You can also override these values on the command line with jira --user person --login person@example.com. The login value will be used only for authentication purposes, the user value will be used when a user name is required for any Jira service API calls.

keyring password source

On OSX and Linux there are a few keyring providers that go-jira can use (via this golang module). To integrate go-jira with a supported keyring just add this configuration to $HOME/.jira.d/config.yml:

password-source: keyring

After setting this and issuing a jira login, your credentials will be stored in your platform's backend (e.g. Keychain for Mac OS X) automatically. Subsequent operations, like a jira ls, should automatically login.

pass password source

An alternative to the keyring password source is the pass tool (documentation here). This uses gpg to encrypt/decrypt passwords on demand and by using gpg-agent you can cache the gpg credentials for a period of time so you will not be prompted repeatedly for decrypting the passwords. The advantage over the keyring integration is that pass can be used on more platforms than OSX and Linux, although it does require more setup. To use pass for password storage and retrieval via go-jira just add this configuration to $HOME/.jira.d/config.yml:

password-source: pass
password-name: jira.example.com/myuser

This assumes you have already setup pass correctly on your system. Specifically you will need to have created a gpg key like this:

$ gpg --gen-key

Then you will need the GPG Key ID you want associated with pass. First list the available keys:

$ gpg --list-keys
/home/gojira/.gnupg/pubring.gpg
-------------------------------------------------
pub   2048R/A307D709 2016-12-18
uid                  Go Jira <gojira@example.com>
sub   2048R/F9A047B8 2016-12-18

Then initialize the pass tool to use the correct key:

$ pass init "Go Jira <gojira@example.com>"

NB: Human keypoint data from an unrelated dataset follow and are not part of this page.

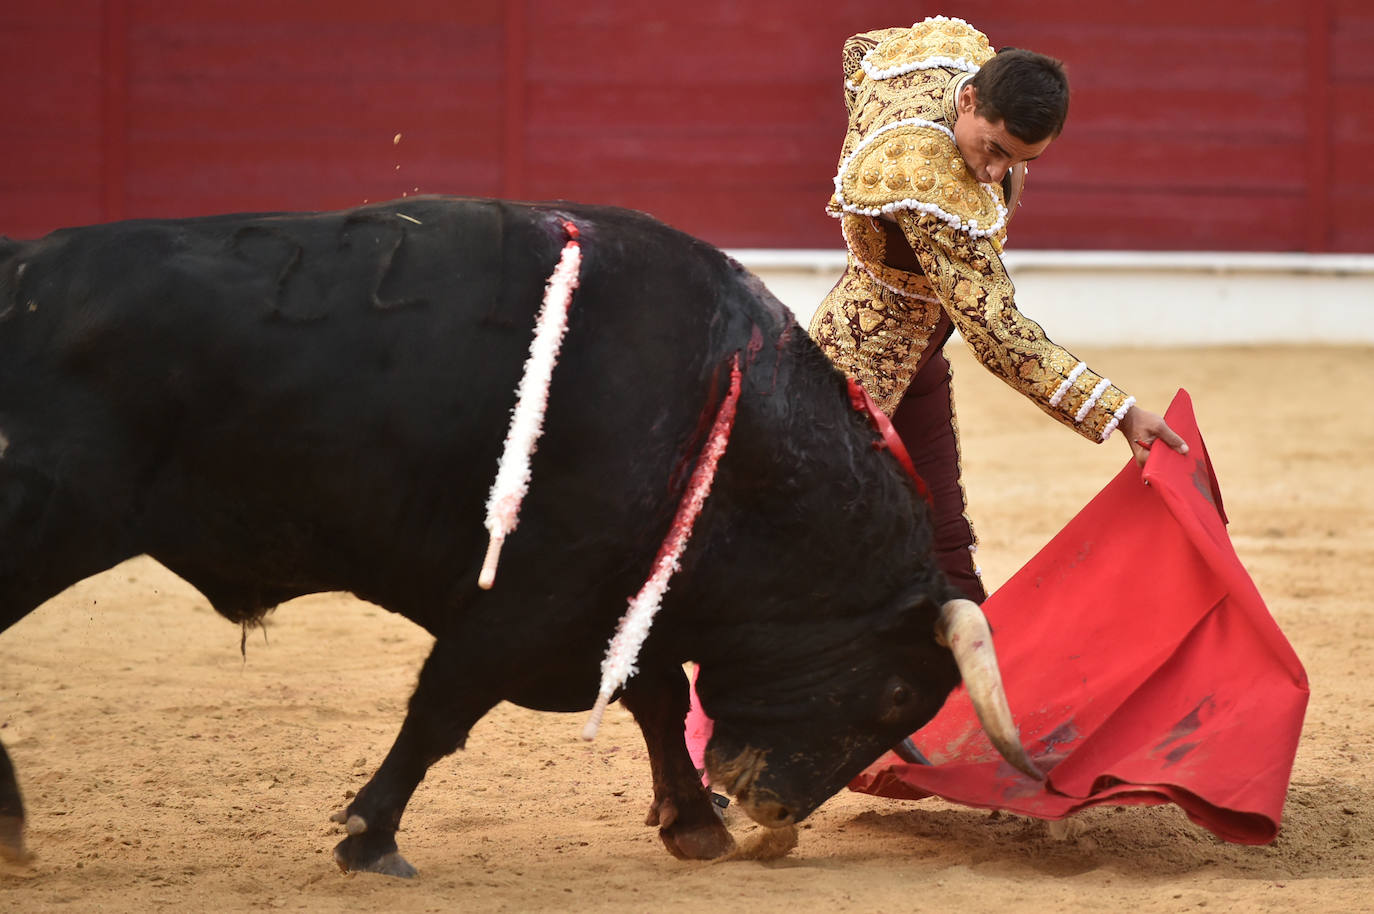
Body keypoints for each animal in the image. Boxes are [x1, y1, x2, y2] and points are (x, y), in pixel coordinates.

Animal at [0, 199, 1033, 879]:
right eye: (896, 693)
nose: (771, 812)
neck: (723, 415)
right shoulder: (533, 592)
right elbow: (447, 704)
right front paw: (368, 837)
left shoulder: (614, 596)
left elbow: (655, 695)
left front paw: (693, 824)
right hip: (43, 522)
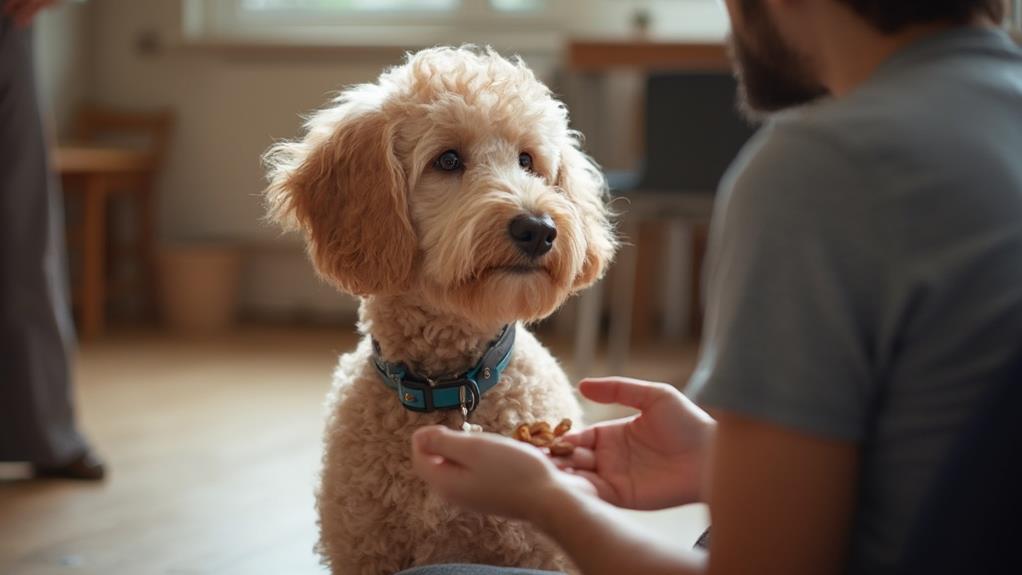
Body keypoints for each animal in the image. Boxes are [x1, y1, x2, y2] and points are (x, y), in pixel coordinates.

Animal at [263, 46, 613, 575]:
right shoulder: (363, 549)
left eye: (527, 160)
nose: (538, 228)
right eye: (447, 160)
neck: (450, 386)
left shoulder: (541, 554)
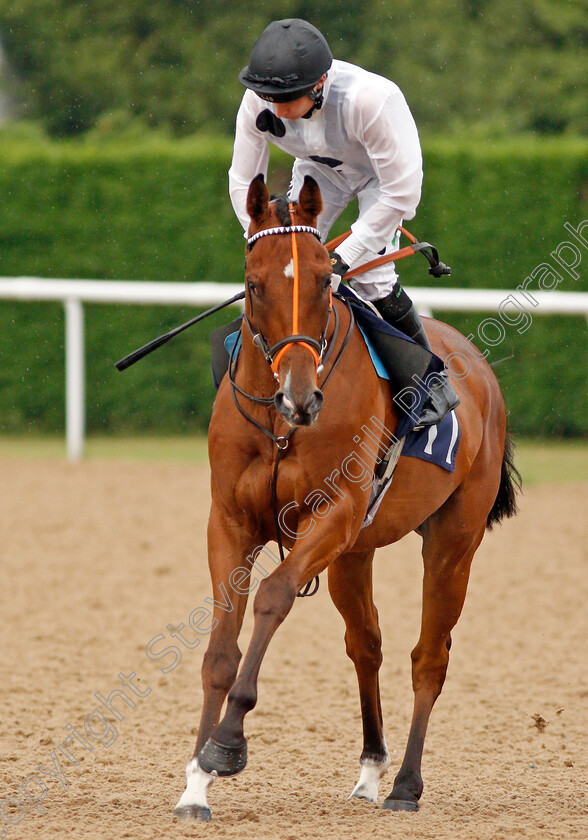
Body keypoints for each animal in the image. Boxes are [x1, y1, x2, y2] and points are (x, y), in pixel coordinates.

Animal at [173, 172, 520, 820]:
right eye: (254, 285)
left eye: (320, 281)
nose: (300, 398)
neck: (280, 427)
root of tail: (479, 366)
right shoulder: (230, 521)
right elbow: (219, 650)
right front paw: (194, 783)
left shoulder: (333, 514)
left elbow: (273, 597)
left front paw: (227, 744)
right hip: (355, 554)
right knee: (367, 644)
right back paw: (370, 772)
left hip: (452, 541)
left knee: (429, 657)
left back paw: (406, 785)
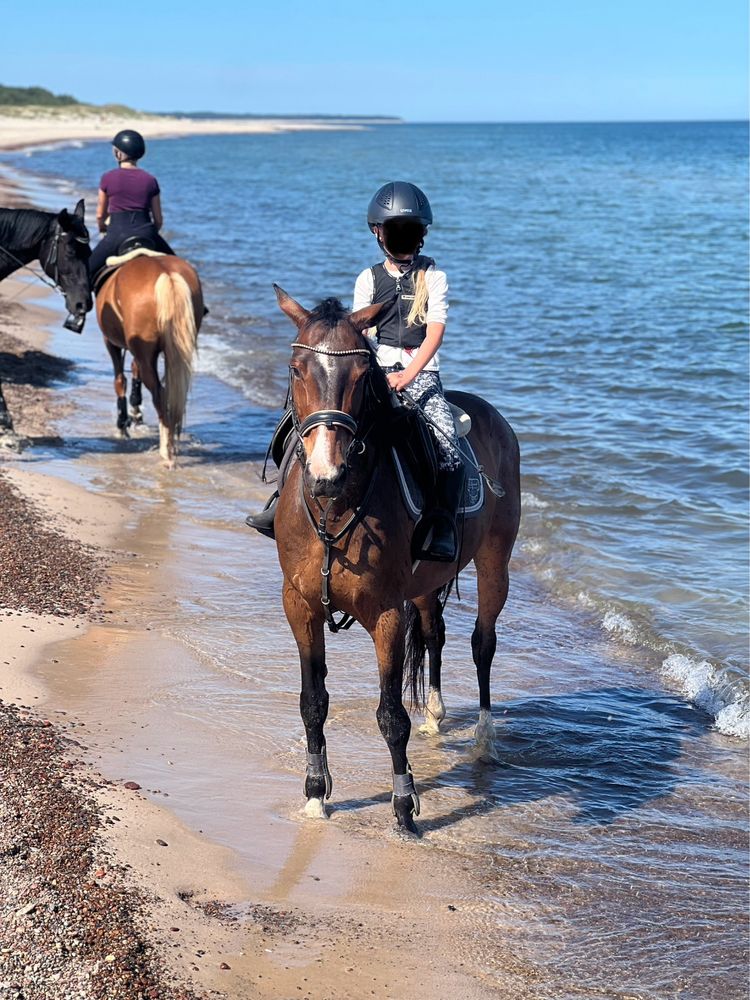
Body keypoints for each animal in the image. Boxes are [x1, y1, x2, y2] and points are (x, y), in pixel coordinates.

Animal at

Now insert your password with the name you configured.

$ pass insert jira.example.com/myuser

You probably want to setup gpg-agent so that you don't have to type in your gpg passphrase all the time. You can get gpg-agent to automatically start by adding something like this to your $HOME/.bashrc

if [ -f $HOME/.gpg-agent-info ]; then
    . $HOME/.gpg-agent-info
    export GPG_AGENT_INFO
fi

if [ ! -f $HOME/.gpg-agent.conf ]; then
  cat <<EOM >$HOME/.gpg-agent.conf
default-cache-ttl 604800
max-cache-ttl 604800
default-cache-ttl-ssh 604800
max-cache-ttl-ssh 604800
EOM
fi

if [ -n "${GPG_AGENT_INFO}" ]; then
    nc  -U "${GPG_AGENT_INFO%%:*}" >/dev/null </dev/null
    if [ ! -S "${GPG_AGENT_INFO%%:*}" -o $? != 0 ]; then
        # set passphrase cache so I only have to type my passphrase once a day
        eval $(gpg-agent --options $HOME/.gpg-agent.conf --daemon --write-env-file $HOME/.gpg-agent-info --use-standard-socket --log-file $HOME/tmp/gpg-agent.log --verbose)
    fi
fi
export GPG_TTY=$(tty)

gopass password source

There is also the possibility to use gopass as a password source. gopass (like pass) uses gpg to encrypt/decrypt passwords. To use gopass for password storagte and retrieval via go-jira just add this configuration to $HOME/.jira.d/config.yml:

password-source: gopass
password-name: jira.example.com/myuser

For this to work, you need a working gopass installation.

To configure your gpg-agent to cache your gpg passphrase take a look at the pass section of the readme.

stdin password source

When password-source is set to stdin, the jira login command will read from stdin until EOF, and the bytes read will be the used as the password. This is useful if you have some other programmatic method for fetching passwords. For example, if password-generator creates a one-time password and prints it to stdout, you could use it like this.